For the second straight year, corporate directors view reputational risk as their chief concern, aside from financial risk, according to a survey by EisnerAmper LLP. The study, “Concerns About Risks Confronting Boards,” found that 66% of 193 directors see reputational risk as their top concern, compared with 59% who named regulatory risk.
While directors’ worries about regulatory risk have remained relatively stable, “the concern about reputation has grown over the last couple of years,” says Steve Kreit, an audit partner with EisnerAmper in New York. The reason, he says, is “the very high-profile issues that have occurred with companies over the last few years,” such as the BP oil spill in the Gulf of Mexico.
The survey, conducted from October 2011 through February 2012, recorded the opinions of directors serving on the boards of publicly traded and private firms across a variety of industries.

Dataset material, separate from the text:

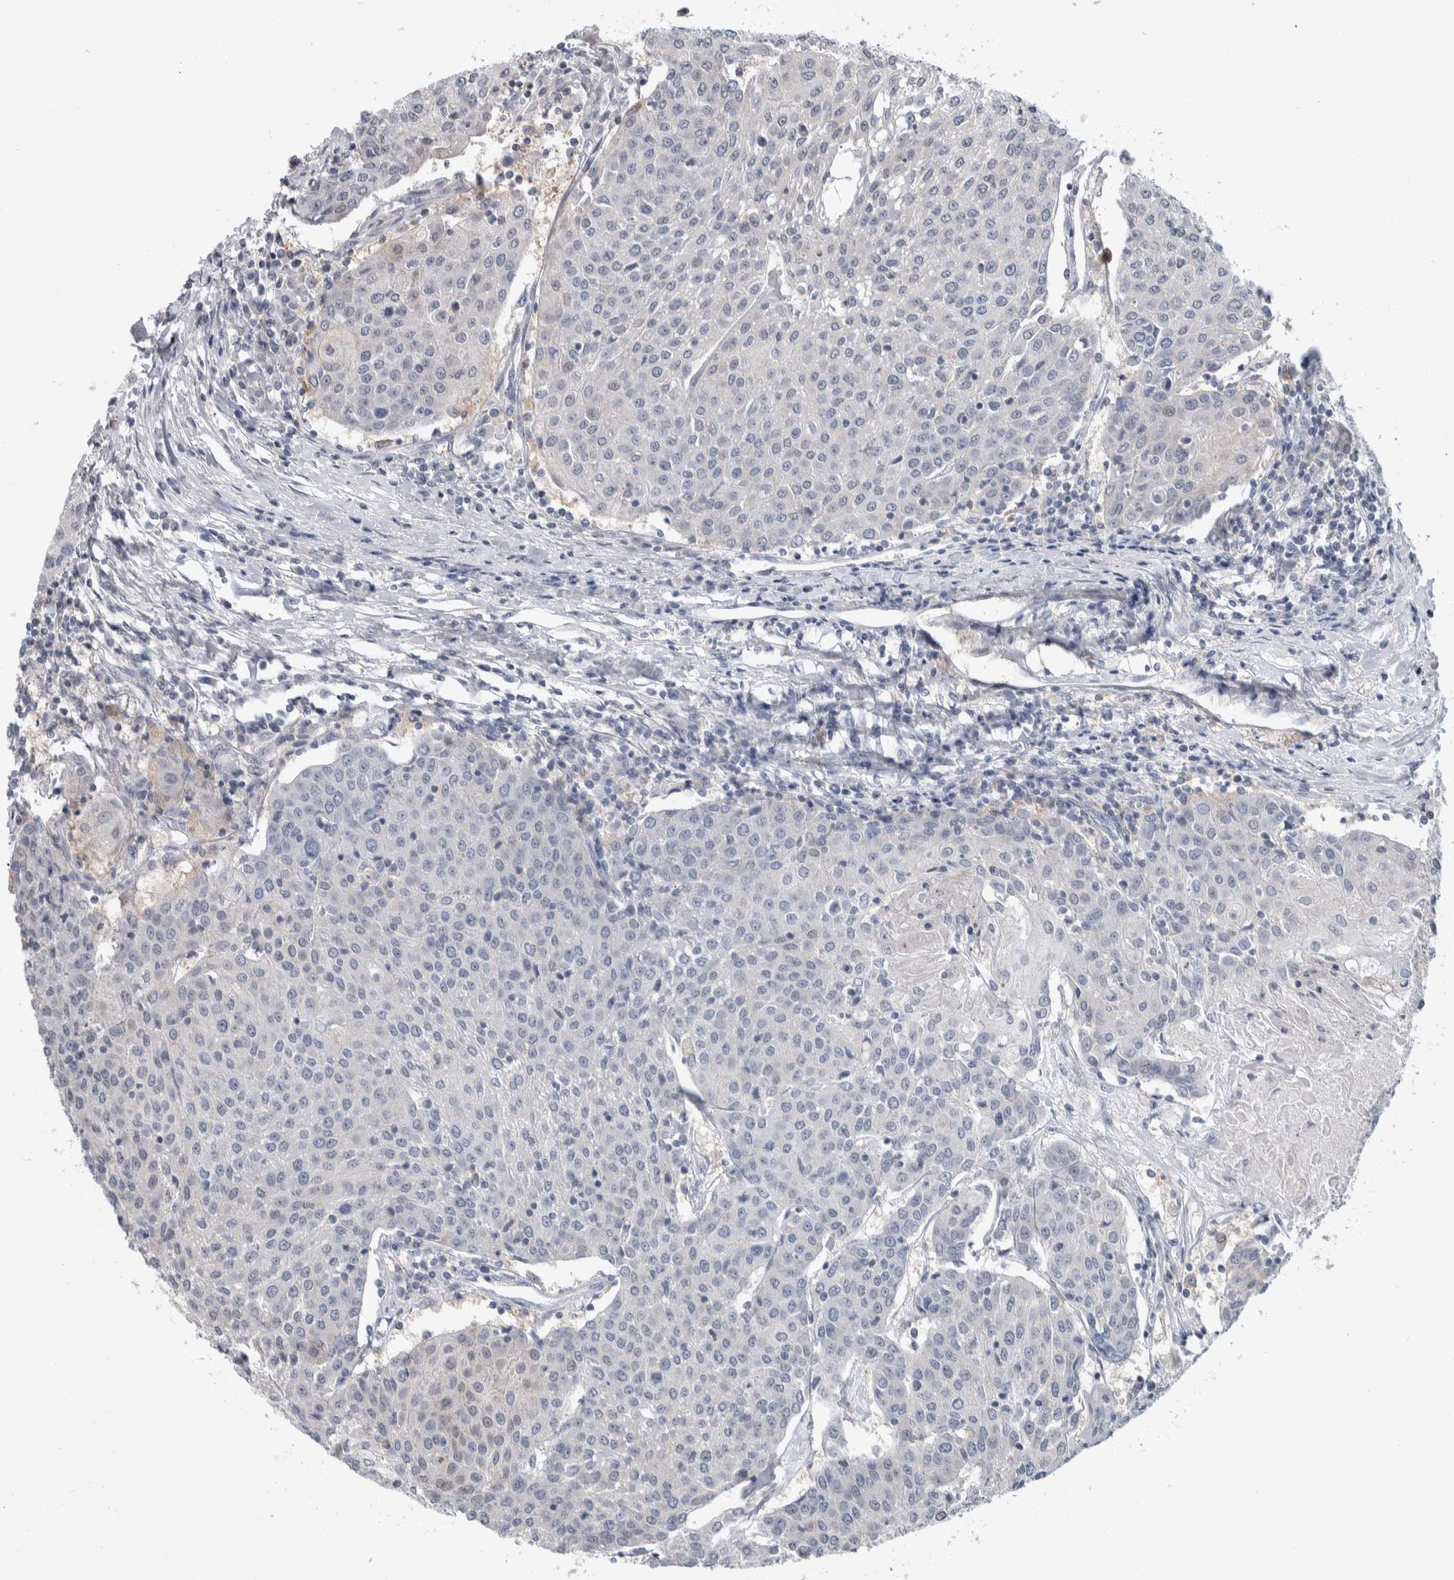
{"staining": {"intensity": "negative", "quantity": "none", "location": "none"}, "tissue": "urothelial cancer", "cell_type": "Tumor cells", "image_type": "cancer", "snomed": [{"axis": "morphology", "description": "Urothelial carcinoma, High grade"}, {"axis": "topography", "description": "Urinary bladder"}], "caption": "Tumor cells are negative for protein expression in human urothelial cancer.", "gene": "PTPA", "patient": {"sex": "female", "age": 85}}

The top area of concern in reputational risk was, taken together, product quality, product liability, and customer satisfaction, at 30%. Second was a combination of concerns about integrity, fraud, ethics, and the Foreign Corrupt Practices Act, which totaled at 24%.

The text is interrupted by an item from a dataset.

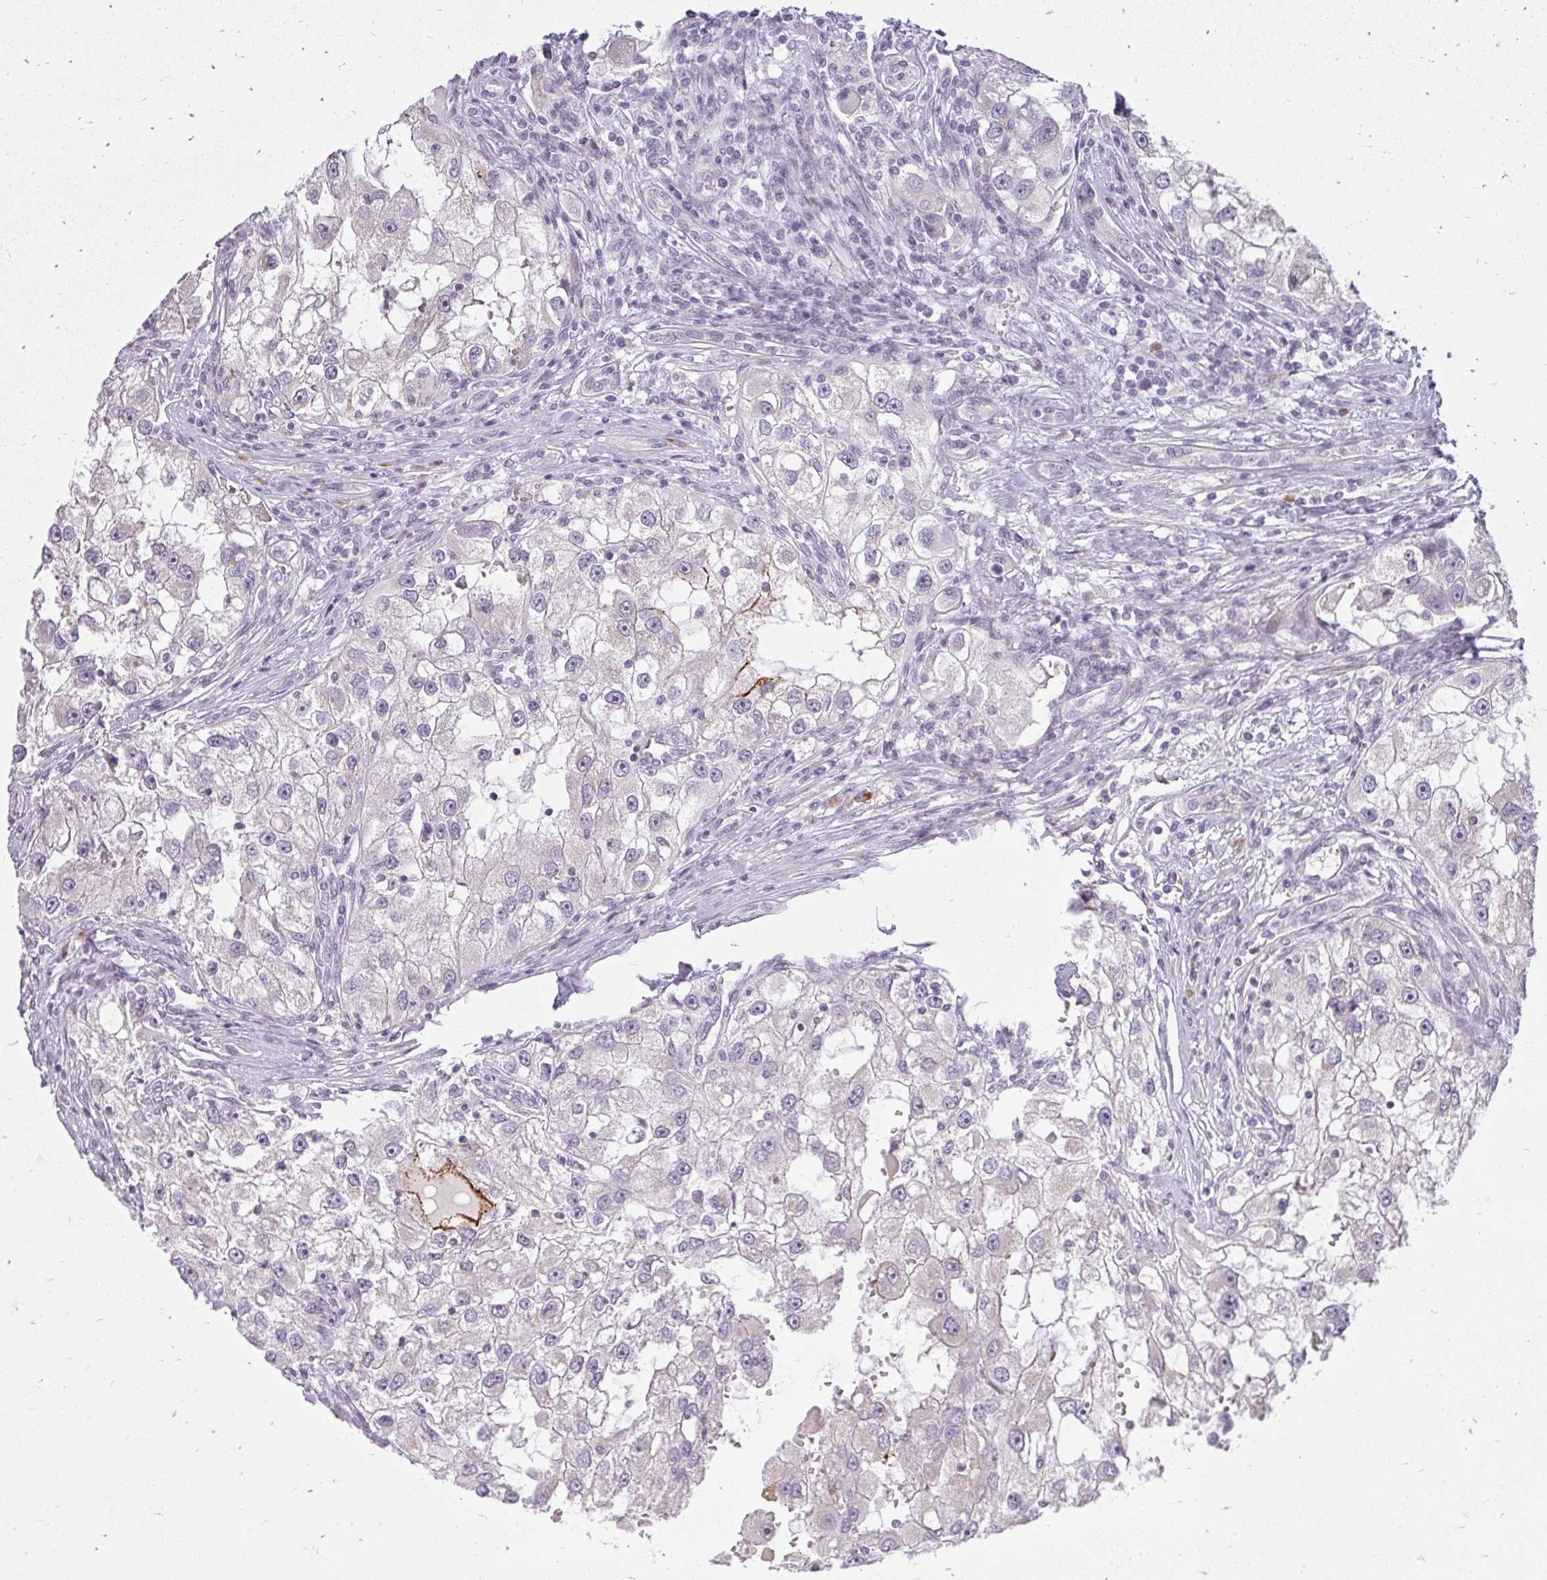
{"staining": {"intensity": "negative", "quantity": "none", "location": "none"}, "tissue": "renal cancer", "cell_type": "Tumor cells", "image_type": "cancer", "snomed": [{"axis": "morphology", "description": "Adenocarcinoma, NOS"}, {"axis": "topography", "description": "Kidney"}], "caption": "DAB immunohistochemical staining of adenocarcinoma (renal) displays no significant positivity in tumor cells.", "gene": "ZFYVE26", "patient": {"sex": "male", "age": 63}}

Asked how they identify risks, 22% of directors said they receive reports from executive management; 18% regularly discuss risk issues during board meetings; 16% rely on professional support or advice from outside experts; and 11% get information from a risk committee.
When asked what they want to learn about the most and allowed to provide multiple answers, almost three-quarters of directors said they are looking for information on broad-based risk assessment. This indicates a major interest in keeping up-to-date on risk holistically, according to the survey. Almost half said that a group of concerns including cybersecurity, protecting reputational risk, and being current with regulatory compliance issues were topics they want to know more about.
“In the past, boards weren’t looking at risk as a big picture,” observes Kreit. “When Sarbanes-Oxley came out, there was so much focus on compliance that they got caught up in regulations and small issues, instead of taking a step back and looking at some of the big things.”